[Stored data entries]
__________________________________________________
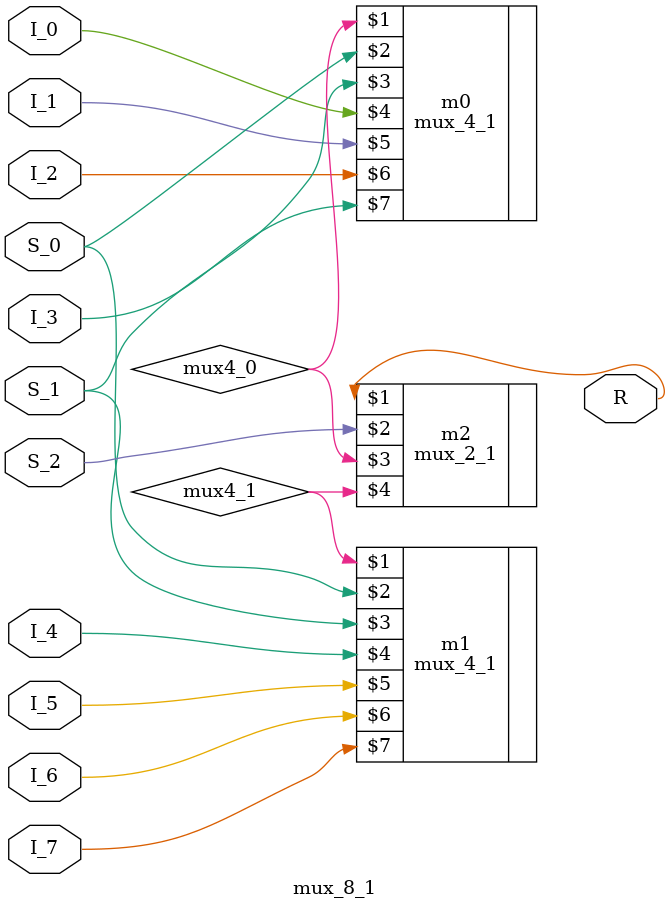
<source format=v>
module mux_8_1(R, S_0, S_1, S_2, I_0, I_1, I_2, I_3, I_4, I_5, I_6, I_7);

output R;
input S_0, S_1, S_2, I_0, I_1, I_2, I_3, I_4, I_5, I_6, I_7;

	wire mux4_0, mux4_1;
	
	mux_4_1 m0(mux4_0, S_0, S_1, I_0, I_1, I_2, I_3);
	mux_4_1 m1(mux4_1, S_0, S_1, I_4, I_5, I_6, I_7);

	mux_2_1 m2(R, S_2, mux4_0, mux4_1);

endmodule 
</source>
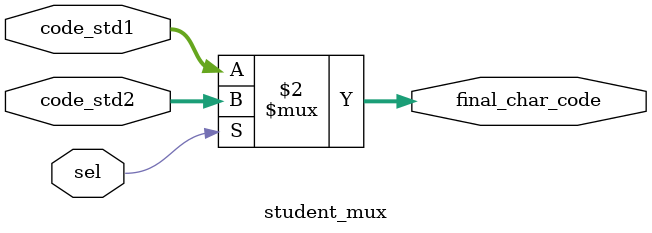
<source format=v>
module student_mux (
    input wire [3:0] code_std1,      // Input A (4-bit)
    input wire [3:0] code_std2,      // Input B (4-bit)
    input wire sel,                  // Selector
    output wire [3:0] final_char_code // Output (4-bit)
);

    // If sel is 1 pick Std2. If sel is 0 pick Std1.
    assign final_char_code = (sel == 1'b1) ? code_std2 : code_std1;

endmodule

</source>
__________________________________________________
◆ About this task ◆
Your answer should be the exact lines above from the one containing "wire mux4_0, mux4_1;" through the one containing "0 pick Std1.", with both end lines kept and the pictures removed, please.

◆ Answer for this exercise ◆
	wire mux4_0, mux4_1;
	
	mux_4_1 m0(mux4_0, S_0, S_1, I_0, I_1, I_2, I_3);
	mux_4_1 m1(mux4_1, S_0, S_1, I_4, I_5, I_6, I_7);

	mux_2_1 m2(R, S_2, mux4_0, mux4_1);

endmodule 
</source>
<source format=v>
module student_mux (
    input wire [3:0] code_std1,      // Input A (4-bit)
    input wire [3:0] code_std2,      // Input B (4-bit)
    input wire sel,                  // Selector
    output wire [3:0] final_char_code // Output (4-bit)
);

    // If sel is 1 pick Std2. If sel is 0 pick Std1.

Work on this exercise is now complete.